Jesus também disse aos seus discípulos: «Em verdade vos digo que quem vos der um copo de água em meu nome, porque pertenceis ao Messias, certamente não perderá a sua recompensa» (Mc., 9, 41). Ele não diz que estas pessoas precisam de ter uma certidão de baptismo…
«Não temas (…) Pois o Senhor, o Deus de Israel, diz: O jarro de farinha não se esvaziará, nem o jarro de azeite secará, até ao dia em que o Senhor enviar chuva sobre a terra» (1 Reis 17, 13-14).
O profeta convida-a a experimentar a compaixão de Deus; e ela só precisa de confiar. O Senhor nunca permite que O ultrapassemos em generosidade. A viúva compreendeu esta verdade através da sua obediência à palavra do profeta, que é também a Palavra de Deus.

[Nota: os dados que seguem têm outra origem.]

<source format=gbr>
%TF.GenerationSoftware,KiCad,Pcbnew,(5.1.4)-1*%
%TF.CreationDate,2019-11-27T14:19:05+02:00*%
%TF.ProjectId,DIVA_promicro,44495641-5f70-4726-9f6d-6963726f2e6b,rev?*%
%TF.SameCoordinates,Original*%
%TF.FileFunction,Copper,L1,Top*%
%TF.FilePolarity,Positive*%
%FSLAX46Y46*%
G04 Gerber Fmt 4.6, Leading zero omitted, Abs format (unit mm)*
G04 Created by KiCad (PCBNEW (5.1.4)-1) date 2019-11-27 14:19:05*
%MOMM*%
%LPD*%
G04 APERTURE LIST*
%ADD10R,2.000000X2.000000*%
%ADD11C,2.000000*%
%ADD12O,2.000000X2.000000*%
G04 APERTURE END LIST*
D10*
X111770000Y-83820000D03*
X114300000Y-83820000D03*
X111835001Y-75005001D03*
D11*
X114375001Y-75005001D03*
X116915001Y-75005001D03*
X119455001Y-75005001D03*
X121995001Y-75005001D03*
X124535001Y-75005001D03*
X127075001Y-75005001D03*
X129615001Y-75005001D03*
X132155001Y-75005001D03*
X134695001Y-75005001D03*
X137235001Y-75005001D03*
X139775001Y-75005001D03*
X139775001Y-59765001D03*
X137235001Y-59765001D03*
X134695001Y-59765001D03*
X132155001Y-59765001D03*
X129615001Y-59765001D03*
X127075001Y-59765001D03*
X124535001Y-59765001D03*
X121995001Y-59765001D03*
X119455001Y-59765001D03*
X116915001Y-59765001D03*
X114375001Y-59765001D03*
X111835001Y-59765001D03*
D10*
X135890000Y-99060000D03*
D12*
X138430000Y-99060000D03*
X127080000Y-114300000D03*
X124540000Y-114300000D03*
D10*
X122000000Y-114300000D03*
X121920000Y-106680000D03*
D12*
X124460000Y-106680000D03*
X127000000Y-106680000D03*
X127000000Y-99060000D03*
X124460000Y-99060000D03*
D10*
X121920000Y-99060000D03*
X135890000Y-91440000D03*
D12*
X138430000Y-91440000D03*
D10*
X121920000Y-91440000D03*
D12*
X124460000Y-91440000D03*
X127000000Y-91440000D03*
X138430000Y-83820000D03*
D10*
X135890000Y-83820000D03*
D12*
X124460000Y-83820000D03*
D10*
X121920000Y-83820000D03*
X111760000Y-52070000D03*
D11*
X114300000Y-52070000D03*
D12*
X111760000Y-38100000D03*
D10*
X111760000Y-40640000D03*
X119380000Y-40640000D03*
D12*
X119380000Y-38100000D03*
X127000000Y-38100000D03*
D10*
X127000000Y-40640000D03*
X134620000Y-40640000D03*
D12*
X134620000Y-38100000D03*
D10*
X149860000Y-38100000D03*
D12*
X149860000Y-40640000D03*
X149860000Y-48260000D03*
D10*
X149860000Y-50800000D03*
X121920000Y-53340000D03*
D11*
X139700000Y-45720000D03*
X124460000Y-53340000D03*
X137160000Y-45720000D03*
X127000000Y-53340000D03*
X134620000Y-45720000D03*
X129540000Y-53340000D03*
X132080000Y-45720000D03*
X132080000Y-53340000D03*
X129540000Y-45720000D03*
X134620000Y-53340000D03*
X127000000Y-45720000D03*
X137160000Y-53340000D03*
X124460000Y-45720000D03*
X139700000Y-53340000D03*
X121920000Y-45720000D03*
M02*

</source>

REZAR COM A PALAVRA DE DEUS
Vivemos em Macau e Hong Kong entre muitas pessoas que não professam a nossa fé. Tal como Elias, somos enviados para encontrar indivíduos como esta mulher – generosos, devotos, respeitosos e humildes. Podem ser pais amorosos, que sacrificam tudo pelos seus filhos, como a viúva de Sarepta, ou não cristãos numa escola católica que demonstram reverência e abertura para com Jesus. Podemos testemunhar estes actos de solidariedade, especialmente em tempos de provações e calamidades.

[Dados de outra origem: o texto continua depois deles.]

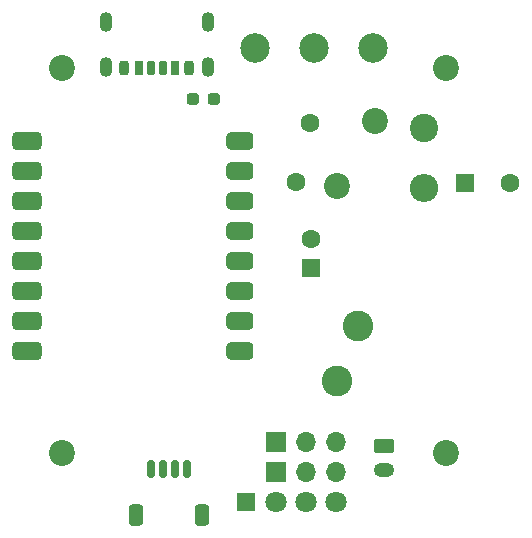
<source format=gts>
G04 #@! TF.GenerationSoftware,KiCad,Pcbnew,9.0.6*
G04 #@! TF.CreationDate,2025-11-26T20:09:11+03:00*
G04 #@! TF.ProjectId,SMHome_UniversalRound_ESP32_C3_Mini_v3,534d486f-6d65-45f5-956e-697665727361,12*
G04 #@! TF.SameCoordinates,Original*
G04 #@! TF.FileFunction,Soldermask,Top*
G04 #@! TF.FilePolarity,Negative*
%FSLAX46Y46*%
G04 Gerber Fmt 4.6, Leading zero omitted, Abs format (unit mm)*
G04 Created by KiCad (PCBNEW 9.0.6) date 2025-11-26 20:09:11*
%MOMM*%
%LPD*%
G01*
G04 APERTURE LIST*
G04 Aperture macros list*
%AMRoundRect*
0 Rectangle with rounded corners*
0 $1 Rounding radius*
0 $2 $3 $4 $5 $6 $7 $8 $9 X,Y pos of 4 corners*
0 Add a 4 corners polygon primitive as box body*
4,1,4,$2,$3,$4,$5,$6,$7,$8,$9,$2,$3,0*
0 Add four circle primitives for the rounded corners*
1,1,$1+$1,$2,$3*
1,1,$1+$1,$4,$5*
1,1,$1+$1,$6,$7*
1,1,$1+$1,$8,$9*
0 Add four rect primitives between the rounded corners*
20,1,$1+$1,$2,$3,$4,$5,0*
20,1,$1+$1,$4,$5,$6,$7,0*
20,1,$1+$1,$6,$7,$8,$9,0*
20,1,$1+$1,$8,$9,$2,$3,0*%
G04 Aperture macros list end*
%ADD10R,1.700000X1.700000*%
%ADD11O,1.700000X1.700000*%
%ADD12C,2.400000*%
%ADD13O,2.400000X2.400000*%
%ADD14RoundRect,0.175000X0.175000X0.425000X-0.175000X0.425000X-0.175000X-0.425000X0.175000X-0.425000X0*%
%ADD15RoundRect,0.190000X-0.190000X-0.410000X0.190000X-0.410000X0.190000X0.410000X-0.190000X0.410000X0*%
%ADD16RoundRect,0.200000X-0.200000X-0.400000X0.200000X-0.400000X0.200000X0.400000X-0.200000X0.400000X0*%
%ADD17RoundRect,0.175000X-0.175000X-0.425000X0.175000X-0.425000X0.175000X0.425000X-0.175000X0.425000X0*%
%ADD18RoundRect,0.190000X0.190000X0.410000X-0.190000X0.410000X-0.190000X-0.410000X0.190000X-0.410000X0*%
%ADD19RoundRect,0.200000X0.200000X0.400000X-0.200000X0.400000X-0.200000X-0.400000X0.200000X-0.400000X0*%
%ADD20O,1.100000X1.700000*%
%ADD21C,2.200000*%
%ADD22RoundRect,0.237500X-0.287500X-0.237500X0.287500X-0.237500X0.287500X0.237500X-0.287500X0.237500X0*%
%ADD23R,1.600000X1.600000*%
%ADD24C,1.600000*%
%ADD25C,2.600000*%
%ADD26RoundRect,0.381000X-0.762000X-0.381000X0.762000X-0.381000X0.762000X0.381000X-0.762000X0.381000X0*%
%ADD27RoundRect,0.381000X-0.869000X-0.381000X0.869000X-0.381000X0.869000X0.381000X-0.869000X0.381000X0*%
%ADD28C,2.500000*%
%ADD29R,1.650000X1.650000*%
%ADD30C,1.800000*%
%ADD31RoundRect,0.150000X-0.150000X-0.625000X0.150000X-0.625000X0.150000X0.625000X-0.150000X0.625000X0*%
%ADD32RoundRect,0.250000X-0.350000X-0.650000X0.350000X-0.650000X0.350000X0.650000X-0.350000X0.650000X0*%
%ADD33RoundRect,0.250000X-0.625000X0.350000X-0.625000X-0.350000X0.625000X-0.350000X0.625000X0.350000X0*%
%ADD34O,1.750000X1.200000*%
G04 APERTURE END LIST*
D10*
X150138000Y-120370600D03*
D11*
X152678000Y-120370600D03*
X155217999Y-120370600D03*
D12*
X162610800Y-93827600D03*
D13*
X162610800Y-98907599D03*
D14*
X140504800Y-88754199D03*
D15*
X138484800Y-88754200D03*
D16*
X137254800Y-88754200D03*
D17*
X139504800Y-88754199D03*
D18*
X141524800Y-88754200D03*
D19*
X142754800Y-88754200D03*
D20*
X144324800Y-88674200D03*
X144324800Y-84874200D03*
X135684800Y-88674200D03*
X135684800Y-84874200D03*
D21*
X158496000Y-93192600D03*
X155295600Y-98729800D03*
X164541200Y-88773000D03*
D22*
X143092201Y-91338400D03*
X144842199Y-91338400D03*
D23*
X153111200Y-105689400D03*
D24*
X153111200Y-103189400D03*
D21*
X164490400Y-121335800D03*
D25*
X157022800Y-110566200D03*
X155312699Y-115264663D03*
D23*
X166116000Y-98475800D03*
D24*
X169916000Y-98475800D03*
D21*
X131978400Y-88773000D03*
D26*
X147061700Y-112674400D03*
X147061700Y-110134400D03*
X147061700Y-107594400D03*
X147061700Y-105054401D03*
X147061700Y-102514399D03*
D27*
X129061700Y-94894400D03*
X129061700Y-97434400D03*
X129061700Y-99974400D03*
X129061700Y-102514399D03*
X129061700Y-105054401D03*
X129061700Y-107594400D03*
X129061700Y-110134400D03*
X129061700Y-112674400D03*
D26*
X147061700Y-99974400D03*
X147061700Y-94894400D03*
X147061700Y-97434400D03*
D28*
X158314400Y-87045800D03*
X153314400Y-87045800D03*
X148314400Y-87045800D03*
D10*
X150138000Y-122910600D03*
D11*
X152678000Y-122910600D03*
X155217999Y-122910600D03*
D24*
X151815800Y-98385000D03*
X153015800Y-93385000D03*
D21*
X131978400Y-121335800D03*
D29*
X147598000Y-125450600D03*
D30*
X150138000Y-125450600D03*
X152678000Y-125450600D03*
X155218000Y-125450600D03*
D31*
X139546200Y-122663200D03*
X140546200Y-122663200D03*
X141546200Y-122663200D03*
X142546200Y-122663200D03*
D32*
X138246200Y-126538200D03*
X143846200Y-126538200D03*
D33*
X159232600Y-120751600D03*
D34*
X159232600Y-122751601D03*
M02*

</source>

1. Como podemos então incorporar a dimensão profética da nossa vida cristã nas nossas interações com vizinhos, colegas de trabalho e amigos que não partilham as nossas crenças?
2. Reflicta sobre a atitude e as virtudes desta pobre viúva. Peça ao Senhor para abrir o seu coração e a sua mente para aprender com ela e com a mulher samaritana.